*** Opening of RAW DATA ***

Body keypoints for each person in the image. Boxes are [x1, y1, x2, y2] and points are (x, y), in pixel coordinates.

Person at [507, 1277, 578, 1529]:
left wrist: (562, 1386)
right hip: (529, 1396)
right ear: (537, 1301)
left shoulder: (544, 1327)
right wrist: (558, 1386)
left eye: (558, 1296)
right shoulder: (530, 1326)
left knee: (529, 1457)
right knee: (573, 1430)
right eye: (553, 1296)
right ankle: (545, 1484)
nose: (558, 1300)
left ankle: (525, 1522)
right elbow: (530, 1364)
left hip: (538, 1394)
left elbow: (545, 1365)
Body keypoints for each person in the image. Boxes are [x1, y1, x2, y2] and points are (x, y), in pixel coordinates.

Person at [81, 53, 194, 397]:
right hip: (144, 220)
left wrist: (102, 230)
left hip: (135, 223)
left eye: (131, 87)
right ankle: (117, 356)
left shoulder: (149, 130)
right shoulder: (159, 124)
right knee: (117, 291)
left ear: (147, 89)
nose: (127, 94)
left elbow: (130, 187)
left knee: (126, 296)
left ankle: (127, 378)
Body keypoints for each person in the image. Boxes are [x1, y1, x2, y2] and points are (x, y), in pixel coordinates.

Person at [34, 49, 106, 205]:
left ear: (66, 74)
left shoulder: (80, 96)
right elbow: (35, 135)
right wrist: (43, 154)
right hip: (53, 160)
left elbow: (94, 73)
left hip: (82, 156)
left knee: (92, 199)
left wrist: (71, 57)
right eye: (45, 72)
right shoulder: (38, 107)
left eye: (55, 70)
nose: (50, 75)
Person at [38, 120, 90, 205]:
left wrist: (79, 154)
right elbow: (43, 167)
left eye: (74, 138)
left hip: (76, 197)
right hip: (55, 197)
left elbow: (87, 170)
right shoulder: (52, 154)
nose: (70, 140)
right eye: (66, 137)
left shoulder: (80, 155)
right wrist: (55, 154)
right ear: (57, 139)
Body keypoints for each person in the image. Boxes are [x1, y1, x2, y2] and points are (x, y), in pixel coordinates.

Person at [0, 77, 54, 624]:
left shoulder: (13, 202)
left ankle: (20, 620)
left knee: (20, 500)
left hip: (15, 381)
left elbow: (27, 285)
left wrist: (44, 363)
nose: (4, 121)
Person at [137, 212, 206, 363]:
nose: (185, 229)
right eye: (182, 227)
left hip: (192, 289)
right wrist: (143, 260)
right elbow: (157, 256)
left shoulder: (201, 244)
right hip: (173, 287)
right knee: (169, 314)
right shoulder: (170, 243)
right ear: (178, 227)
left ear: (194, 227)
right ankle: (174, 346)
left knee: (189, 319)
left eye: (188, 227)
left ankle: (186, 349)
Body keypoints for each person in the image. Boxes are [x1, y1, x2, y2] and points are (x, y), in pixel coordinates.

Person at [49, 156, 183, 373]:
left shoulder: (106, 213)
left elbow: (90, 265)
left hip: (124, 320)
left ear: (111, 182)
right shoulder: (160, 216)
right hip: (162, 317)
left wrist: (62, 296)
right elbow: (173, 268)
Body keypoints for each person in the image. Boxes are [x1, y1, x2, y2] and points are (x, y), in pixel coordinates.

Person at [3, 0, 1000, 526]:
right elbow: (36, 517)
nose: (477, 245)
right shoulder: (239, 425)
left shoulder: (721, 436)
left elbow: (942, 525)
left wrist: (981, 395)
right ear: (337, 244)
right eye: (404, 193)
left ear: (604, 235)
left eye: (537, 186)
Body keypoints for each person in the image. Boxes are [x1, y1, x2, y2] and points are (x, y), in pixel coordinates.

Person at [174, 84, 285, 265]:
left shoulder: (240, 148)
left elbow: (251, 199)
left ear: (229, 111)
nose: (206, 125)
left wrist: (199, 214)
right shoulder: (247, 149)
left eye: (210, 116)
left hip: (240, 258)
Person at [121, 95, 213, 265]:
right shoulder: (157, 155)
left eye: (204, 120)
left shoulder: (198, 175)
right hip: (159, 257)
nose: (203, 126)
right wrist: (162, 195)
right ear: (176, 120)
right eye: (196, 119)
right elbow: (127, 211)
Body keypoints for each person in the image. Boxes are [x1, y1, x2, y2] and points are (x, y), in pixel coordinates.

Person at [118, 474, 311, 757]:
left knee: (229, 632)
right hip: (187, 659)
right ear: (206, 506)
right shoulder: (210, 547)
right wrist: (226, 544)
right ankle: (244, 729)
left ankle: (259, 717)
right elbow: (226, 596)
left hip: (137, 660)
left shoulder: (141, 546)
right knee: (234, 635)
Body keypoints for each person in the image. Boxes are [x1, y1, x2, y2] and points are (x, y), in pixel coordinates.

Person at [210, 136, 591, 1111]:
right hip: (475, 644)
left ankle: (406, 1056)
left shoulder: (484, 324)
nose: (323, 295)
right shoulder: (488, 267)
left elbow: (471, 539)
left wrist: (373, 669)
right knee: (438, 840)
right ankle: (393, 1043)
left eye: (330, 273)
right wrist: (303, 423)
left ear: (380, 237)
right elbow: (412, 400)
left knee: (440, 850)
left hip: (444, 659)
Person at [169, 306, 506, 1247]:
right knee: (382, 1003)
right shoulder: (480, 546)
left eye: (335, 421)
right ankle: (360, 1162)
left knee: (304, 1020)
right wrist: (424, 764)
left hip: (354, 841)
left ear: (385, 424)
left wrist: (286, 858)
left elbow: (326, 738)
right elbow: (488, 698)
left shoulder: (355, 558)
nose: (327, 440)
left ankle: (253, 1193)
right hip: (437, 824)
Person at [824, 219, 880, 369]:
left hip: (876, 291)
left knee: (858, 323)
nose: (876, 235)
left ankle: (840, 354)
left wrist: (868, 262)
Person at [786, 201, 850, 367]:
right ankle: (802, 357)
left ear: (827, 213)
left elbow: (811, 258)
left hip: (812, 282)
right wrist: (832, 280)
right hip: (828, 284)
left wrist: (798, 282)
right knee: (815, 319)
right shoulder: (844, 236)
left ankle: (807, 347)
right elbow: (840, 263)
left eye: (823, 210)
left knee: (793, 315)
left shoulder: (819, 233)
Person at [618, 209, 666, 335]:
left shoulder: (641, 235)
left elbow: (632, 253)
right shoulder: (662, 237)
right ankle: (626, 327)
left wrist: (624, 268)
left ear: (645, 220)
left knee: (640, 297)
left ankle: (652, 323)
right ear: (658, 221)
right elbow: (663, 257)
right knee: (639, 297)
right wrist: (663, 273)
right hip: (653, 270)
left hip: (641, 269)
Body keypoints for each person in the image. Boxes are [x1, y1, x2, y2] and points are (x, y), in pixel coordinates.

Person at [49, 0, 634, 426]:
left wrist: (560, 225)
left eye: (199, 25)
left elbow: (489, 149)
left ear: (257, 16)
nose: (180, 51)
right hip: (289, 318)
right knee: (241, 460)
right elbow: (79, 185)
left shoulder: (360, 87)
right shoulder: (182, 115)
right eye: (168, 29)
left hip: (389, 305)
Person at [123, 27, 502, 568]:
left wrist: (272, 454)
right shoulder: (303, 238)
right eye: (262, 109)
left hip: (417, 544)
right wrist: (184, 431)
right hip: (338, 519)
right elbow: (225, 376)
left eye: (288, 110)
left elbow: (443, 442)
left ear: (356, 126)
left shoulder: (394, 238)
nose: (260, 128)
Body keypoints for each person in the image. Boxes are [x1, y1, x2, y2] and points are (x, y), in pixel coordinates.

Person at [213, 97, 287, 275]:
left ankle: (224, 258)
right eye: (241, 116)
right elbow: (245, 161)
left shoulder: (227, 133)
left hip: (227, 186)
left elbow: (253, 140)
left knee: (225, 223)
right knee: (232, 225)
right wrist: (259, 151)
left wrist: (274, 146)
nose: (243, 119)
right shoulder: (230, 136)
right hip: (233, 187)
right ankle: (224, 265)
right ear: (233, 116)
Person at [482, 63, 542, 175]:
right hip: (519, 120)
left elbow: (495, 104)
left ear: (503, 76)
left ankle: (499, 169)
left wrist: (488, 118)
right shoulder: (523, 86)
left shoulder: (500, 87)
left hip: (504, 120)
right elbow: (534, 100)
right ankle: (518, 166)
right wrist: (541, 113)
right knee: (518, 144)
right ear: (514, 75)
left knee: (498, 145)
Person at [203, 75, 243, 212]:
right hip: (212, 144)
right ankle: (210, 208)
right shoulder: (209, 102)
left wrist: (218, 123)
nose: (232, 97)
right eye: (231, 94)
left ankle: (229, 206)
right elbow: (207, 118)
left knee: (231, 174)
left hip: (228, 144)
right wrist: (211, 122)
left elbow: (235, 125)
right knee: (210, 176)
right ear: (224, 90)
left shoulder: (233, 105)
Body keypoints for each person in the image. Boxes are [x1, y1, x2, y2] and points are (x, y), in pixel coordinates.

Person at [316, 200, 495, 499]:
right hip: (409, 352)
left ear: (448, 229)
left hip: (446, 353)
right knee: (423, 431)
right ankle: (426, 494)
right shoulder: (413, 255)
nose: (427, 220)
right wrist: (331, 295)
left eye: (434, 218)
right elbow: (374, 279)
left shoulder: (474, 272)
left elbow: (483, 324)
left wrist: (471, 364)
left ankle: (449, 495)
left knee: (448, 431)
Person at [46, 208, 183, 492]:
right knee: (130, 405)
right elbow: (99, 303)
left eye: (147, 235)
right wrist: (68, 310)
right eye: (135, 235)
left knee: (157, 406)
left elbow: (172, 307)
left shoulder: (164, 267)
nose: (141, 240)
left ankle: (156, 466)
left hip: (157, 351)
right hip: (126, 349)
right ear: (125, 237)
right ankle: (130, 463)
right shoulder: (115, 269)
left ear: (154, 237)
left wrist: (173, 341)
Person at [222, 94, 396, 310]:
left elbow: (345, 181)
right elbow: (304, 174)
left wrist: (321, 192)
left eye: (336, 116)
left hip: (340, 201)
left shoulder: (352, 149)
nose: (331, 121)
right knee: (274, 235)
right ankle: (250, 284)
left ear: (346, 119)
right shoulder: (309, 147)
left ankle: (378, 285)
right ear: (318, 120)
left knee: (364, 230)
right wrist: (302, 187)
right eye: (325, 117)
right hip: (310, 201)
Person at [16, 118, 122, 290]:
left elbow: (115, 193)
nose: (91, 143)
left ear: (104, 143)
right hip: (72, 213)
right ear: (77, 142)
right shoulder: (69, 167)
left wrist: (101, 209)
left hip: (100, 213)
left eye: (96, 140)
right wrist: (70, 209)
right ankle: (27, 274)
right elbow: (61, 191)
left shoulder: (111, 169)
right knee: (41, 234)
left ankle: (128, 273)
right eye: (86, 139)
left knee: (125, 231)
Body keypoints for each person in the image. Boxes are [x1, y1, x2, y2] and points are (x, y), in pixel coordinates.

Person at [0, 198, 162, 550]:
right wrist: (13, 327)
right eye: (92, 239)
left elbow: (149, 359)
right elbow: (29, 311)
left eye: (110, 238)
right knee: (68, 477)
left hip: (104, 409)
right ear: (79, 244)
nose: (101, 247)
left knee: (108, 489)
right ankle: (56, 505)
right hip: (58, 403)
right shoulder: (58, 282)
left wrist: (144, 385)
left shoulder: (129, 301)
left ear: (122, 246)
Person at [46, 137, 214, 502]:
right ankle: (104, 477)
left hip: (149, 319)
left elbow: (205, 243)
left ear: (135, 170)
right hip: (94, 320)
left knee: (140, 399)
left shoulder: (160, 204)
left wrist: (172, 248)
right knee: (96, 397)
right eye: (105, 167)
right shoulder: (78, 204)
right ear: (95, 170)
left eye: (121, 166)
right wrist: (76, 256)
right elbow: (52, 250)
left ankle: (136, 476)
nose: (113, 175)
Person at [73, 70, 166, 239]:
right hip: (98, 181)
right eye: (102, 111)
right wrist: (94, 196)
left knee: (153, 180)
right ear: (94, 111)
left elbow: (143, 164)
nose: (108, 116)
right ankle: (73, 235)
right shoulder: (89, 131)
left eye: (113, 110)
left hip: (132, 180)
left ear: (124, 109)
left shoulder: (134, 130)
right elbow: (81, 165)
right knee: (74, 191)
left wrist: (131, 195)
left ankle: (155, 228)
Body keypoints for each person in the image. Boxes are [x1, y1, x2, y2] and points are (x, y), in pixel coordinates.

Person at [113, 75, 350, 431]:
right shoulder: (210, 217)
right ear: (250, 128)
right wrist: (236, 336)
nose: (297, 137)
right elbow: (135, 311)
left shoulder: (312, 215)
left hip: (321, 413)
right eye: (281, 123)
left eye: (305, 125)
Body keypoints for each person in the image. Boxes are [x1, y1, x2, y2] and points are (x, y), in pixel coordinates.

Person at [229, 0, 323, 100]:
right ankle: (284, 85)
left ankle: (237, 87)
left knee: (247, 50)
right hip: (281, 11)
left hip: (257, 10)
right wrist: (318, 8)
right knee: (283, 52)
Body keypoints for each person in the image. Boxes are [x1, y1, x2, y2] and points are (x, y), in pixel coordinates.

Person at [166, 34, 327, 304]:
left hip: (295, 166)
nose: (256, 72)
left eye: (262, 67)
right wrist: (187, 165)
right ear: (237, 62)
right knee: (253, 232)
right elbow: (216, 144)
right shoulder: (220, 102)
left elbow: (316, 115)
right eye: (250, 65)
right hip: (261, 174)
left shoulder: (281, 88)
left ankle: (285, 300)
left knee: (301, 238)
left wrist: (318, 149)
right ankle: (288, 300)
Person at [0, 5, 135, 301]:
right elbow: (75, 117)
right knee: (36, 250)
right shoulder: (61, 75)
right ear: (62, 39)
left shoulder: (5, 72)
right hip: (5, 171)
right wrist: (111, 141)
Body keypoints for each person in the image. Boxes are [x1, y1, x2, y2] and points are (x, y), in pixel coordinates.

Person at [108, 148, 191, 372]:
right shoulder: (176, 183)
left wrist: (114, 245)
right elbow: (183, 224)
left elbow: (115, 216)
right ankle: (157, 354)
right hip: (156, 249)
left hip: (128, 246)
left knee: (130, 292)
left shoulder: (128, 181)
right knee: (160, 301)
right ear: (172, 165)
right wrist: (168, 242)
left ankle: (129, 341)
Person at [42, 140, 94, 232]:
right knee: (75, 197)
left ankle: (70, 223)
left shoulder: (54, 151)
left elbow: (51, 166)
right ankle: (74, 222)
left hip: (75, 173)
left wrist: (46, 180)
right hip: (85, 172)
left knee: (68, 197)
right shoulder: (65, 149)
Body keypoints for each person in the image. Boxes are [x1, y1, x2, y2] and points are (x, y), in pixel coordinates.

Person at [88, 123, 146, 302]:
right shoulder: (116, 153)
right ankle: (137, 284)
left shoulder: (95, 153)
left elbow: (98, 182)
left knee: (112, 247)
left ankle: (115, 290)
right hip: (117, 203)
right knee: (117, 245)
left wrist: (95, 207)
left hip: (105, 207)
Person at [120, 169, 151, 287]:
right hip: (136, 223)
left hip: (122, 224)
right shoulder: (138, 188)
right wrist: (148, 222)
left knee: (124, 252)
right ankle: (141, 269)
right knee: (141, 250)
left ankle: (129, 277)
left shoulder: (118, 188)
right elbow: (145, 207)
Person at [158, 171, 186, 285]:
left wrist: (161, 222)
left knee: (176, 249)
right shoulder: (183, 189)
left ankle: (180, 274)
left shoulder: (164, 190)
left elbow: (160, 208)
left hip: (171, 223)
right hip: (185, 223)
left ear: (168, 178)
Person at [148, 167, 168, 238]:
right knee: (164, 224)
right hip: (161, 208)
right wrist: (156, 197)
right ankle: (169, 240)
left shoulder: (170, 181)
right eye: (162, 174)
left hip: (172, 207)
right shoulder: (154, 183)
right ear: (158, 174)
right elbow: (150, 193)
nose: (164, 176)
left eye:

*** Close of RAW DATA ***

**WHAT IS BEING ASKED:** Using the records above, set down exactly the lines from the one with "left hip: (240, 258)" through the one with "left knee: (440, 850)", inclusive, and nothing more.

**TASK RESULT:**
left hip: (240, 258)
Person at [121, 95, 213, 265]:
right shoulder: (157, 155)
left eye: (204, 120)
left shoulder: (198, 175)
right hip: (159, 257)
nose: (203, 126)
right wrist: (162, 195)
right ear: (176, 120)
right eye: (196, 119)
right elbow: (127, 211)
Body keypoints for each person in the image. Boxes are [x1, y1, x2, y2] and points are (x, y), in pixel coordinates.

Person at [118, 474, 311, 757]:
left knee: (229, 632)
right hip: (187, 659)
right ear: (206, 506)
right shoulder: (210, 547)
right wrist: (226, 544)
right ankle: (244, 729)
left ankle: (259, 717)
right elbow: (226, 596)
left hip: (137, 660)
left shoulder: (141, 546)
right knee: (234, 635)
Body keypoints for each person in the image. Boxes are [x1, y1, x2, y2] and points are (x, y), in pixel coordinates.

Person at [210, 136, 591, 1111]:
right hip: (475, 644)
left ankle: (406, 1056)
left shoulder: (484, 324)
nose: (323, 295)
right shoulder: (488, 267)
left elbow: (471, 539)
left wrist: (373, 669)
right knee: (438, 840)
right ankle: (393, 1043)
left eye: (330, 273)
right wrist: (303, 423)
left ear: (380, 237)
right elbow: (412, 400)
left knee: (440, 850)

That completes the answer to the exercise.